• _What is needed_
Rewrite the data below, switching every "common name" to "vernacular name" and leaving all other text unchanged.

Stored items
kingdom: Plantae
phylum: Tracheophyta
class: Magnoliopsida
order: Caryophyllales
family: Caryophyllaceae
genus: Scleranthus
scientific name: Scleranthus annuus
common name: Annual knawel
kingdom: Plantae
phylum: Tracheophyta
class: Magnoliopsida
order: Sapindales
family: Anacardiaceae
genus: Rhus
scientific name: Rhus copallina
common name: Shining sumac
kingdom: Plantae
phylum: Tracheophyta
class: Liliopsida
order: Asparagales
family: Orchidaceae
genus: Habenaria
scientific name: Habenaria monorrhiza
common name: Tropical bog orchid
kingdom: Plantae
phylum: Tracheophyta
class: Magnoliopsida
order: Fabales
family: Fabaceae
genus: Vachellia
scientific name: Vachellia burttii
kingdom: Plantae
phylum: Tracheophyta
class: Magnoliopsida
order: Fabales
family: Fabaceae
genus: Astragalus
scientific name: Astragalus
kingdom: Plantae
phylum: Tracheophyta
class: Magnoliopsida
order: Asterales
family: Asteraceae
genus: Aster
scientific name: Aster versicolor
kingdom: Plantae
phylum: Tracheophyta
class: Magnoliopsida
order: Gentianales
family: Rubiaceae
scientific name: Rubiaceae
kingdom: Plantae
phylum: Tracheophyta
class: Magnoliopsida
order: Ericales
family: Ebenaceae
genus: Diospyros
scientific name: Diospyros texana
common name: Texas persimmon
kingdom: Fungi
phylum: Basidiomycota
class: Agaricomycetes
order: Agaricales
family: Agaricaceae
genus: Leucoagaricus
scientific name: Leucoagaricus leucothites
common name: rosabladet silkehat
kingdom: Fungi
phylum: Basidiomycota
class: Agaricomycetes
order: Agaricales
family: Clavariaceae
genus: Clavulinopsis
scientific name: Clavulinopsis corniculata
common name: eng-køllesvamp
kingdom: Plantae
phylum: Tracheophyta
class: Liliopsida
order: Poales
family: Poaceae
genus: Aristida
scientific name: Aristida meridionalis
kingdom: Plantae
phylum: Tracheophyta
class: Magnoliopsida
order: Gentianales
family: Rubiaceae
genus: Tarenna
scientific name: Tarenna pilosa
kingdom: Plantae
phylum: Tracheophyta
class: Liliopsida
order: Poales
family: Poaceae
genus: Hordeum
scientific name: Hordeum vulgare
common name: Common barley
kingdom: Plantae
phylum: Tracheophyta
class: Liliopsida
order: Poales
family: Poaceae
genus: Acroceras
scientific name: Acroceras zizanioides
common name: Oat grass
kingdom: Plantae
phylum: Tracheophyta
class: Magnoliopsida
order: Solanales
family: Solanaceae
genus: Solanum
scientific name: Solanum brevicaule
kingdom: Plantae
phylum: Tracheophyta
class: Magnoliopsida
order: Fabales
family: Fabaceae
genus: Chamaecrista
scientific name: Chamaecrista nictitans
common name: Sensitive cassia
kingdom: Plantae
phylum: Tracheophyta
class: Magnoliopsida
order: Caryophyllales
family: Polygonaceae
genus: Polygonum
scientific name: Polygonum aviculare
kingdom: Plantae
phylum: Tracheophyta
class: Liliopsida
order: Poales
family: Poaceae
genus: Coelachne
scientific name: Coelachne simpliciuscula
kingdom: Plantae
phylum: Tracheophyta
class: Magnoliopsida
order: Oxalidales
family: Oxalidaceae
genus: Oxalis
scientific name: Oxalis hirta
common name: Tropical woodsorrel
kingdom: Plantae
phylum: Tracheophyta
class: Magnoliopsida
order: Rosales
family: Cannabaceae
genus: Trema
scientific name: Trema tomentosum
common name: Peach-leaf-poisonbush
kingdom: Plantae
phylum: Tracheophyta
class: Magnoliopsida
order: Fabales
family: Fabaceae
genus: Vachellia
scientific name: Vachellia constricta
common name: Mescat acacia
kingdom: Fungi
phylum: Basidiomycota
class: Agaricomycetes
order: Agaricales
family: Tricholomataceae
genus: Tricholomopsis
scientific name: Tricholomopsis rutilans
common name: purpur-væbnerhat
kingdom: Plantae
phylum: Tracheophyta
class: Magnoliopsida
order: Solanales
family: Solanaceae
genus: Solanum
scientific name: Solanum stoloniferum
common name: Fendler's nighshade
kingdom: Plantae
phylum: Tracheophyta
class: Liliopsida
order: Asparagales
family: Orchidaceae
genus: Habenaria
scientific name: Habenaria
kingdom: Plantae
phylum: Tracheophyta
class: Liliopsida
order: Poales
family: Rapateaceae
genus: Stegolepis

• _Response to this exercise_
kingdom: Plantae
phylum: Tracheophyta
class: Magnoliopsida
order: Caryophyllales
family: Caryophyllaceae
genus: Scleranthus
scientific name: Scleranthus annuus
vernacular name: Annual knawel
kingdom: Plantae
phylum: Tracheophyta
class: Magnoliopsida
order: Sapindales
family: Anacardiaceae
genus: Rhus
scientific name: Rhus copallina
vernacular name: Shining sumac
kingdom: Plantae
phylum: Tracheophyta
class: Liliopsida
order: Asparagales
family: Orchidaceae
genus: Habenaria
scientific name: Habenaria monorrhiza
vernacular name: Tropical bog orchid
kingdom: Plantae
phylum: Tracheophyta
class: Magnoliopsida
order: Fabales
family: Fabaceae
genus: Vachellia
scientific name: Vachellia burttii
kingdom: Plantae
phylum: Tracheophyta
class: Magnoliopsida
order: Fabales
family: Fabaceae
genus: Astragalus
scientific name: Astragalus
kingdom: Plantae
phylum: Tracheophyta
class: Magnoliopsida
order: Asterales
family: Asteraceae
genus: Aster
scientific name: Aster versicolor
kingdom: Plantae
phylum: Tracheophyta
class: Magnoliopsida
order: Gentianales
family: Rubiaceae
scientific name: Rubiaceae
kingdom: Plantae
phylum: Tracheophyta
class: Magnoliopsida
order: Ericales
family: Ebenaceae
genus: Diospyros
scientific name: Diospyros texana
vernacular name: Texas persimmon
kingdom: Fungi
phylum: Basidiomycota
class: Agaricomycetes
order: Agaricales
family: Agaricaceae
genus: Leucoagaricus
scientific name: Leucoagaricus leucothites
vernacular name: rosabladet silkehat
kingdom: Fungi
phylum: Basidiomycota
class: Agaricomycetes
order: Agaricales
family: Clavariaceae
genus: Clavulinopsis
scientific name: Clavulinopsis corniculata
vernacular name: eng-køllesvamp
kingdom: Plantae
phylum: Tracheophyta
class: Liliopsida
order: Poales
family: Poaceae
genus: Aristida
scientific name: Aristida meridionalis
kingdom: Plantae
phylum: Tracheophyta
class: Magnoliopsida
order: Gentianales
family: Rubiaceae
genus: Tarenna
scientific name: Tarenna pilosa
kingdom: Plantae
phylum: Tracheophyta
class: Liliopsida
order: Poales
family: Poaceae
genus: Hordeum
scientific name: Hordeum vulgare
vernacular name: Common barley
kingdom: Plantae
phylum: Tracheophyta
class: Liliopsida
order: Poales
family: Poaceae
genus: Acroceras
scientific name: Acroceras zizanioides
vernacular name: Oat grass
kingdom: Plantae
phylum: Tracheophyta
class: Magnoliopsida
order: Solanales
family: Solanaceae
genus: Solanum
scientific name: Solanum brevicaule
kingdom: Plantae
phylum: Tracheophyta
class: Magnoliopsida
order: Fabales
family: Fabaceae
genus: Chamaecrista
scientific name: Chamaecrista nictitans
vernacular name: Sensitive cassia
kingdom: Plantae
phylum: Tracheophyta
class: Magnoliopsida
order: Caryophyllales
family: Polygonaceae
genus: Polygonum
scientific name: Polygonum aviculare
kingdom: Plantae
phylum: Tracheophyta
class: Liliopsida
order: Poales
family: Poaceae
genus: Coelachne
scientific name: Coelachne simpliciuscula
kingdom: Plantae
phylum: Tracheophyta
class: Magnoliopsida
order: Oxalidales
family: Oxalidaceae
genus: Oxalis
scientific name: Oxalis hirta
vernacular name: Tropical woodsorrel
kingdom: Plantae
phylum: Tracheophyta
class: Magnoliopsida
order: Rosales
family: Cannabaceae
genus: Trema
scientific name: Trema tomentosum
vernacular name: Peach-leaf-poisonbush
kingdom: Plantae
phylum: Tracheophyta
class: Magnoliopsida
order: Fabales
family: Fabaceae
genus: Vachellia
scientific name: Vachellia constricta
vernacular name: Mescat acacia
kingdom: Fungi
phylum: Basidiomycota
class: Agaricomycetes
order: Agaricales
family: Tricholomataceae
genus: Tricholomopsis
scientific name: Tricholomopsis rutilans
vernacular name: purpur-væbnerhat
kingdom: Plantae
phylum: Tracheophyta
class: Magnoliopsida
order: Solanales
family: Solanaceae
genus: Solanum
scientific name: Solanum stoloniferum
vernacular name: Fendler's nighshade
kingdom: Plantae
phylum: Tracheophyta
class: Liliopsida
order: Asparagales
family: Orchidaceae
genus: Habenaria
scientific name: Habenaria
kingdom: Plantae
phylum: Tracheophyta
class: Liliopsida
order: Poales
family: Rapateaceae
genus: Stegolepis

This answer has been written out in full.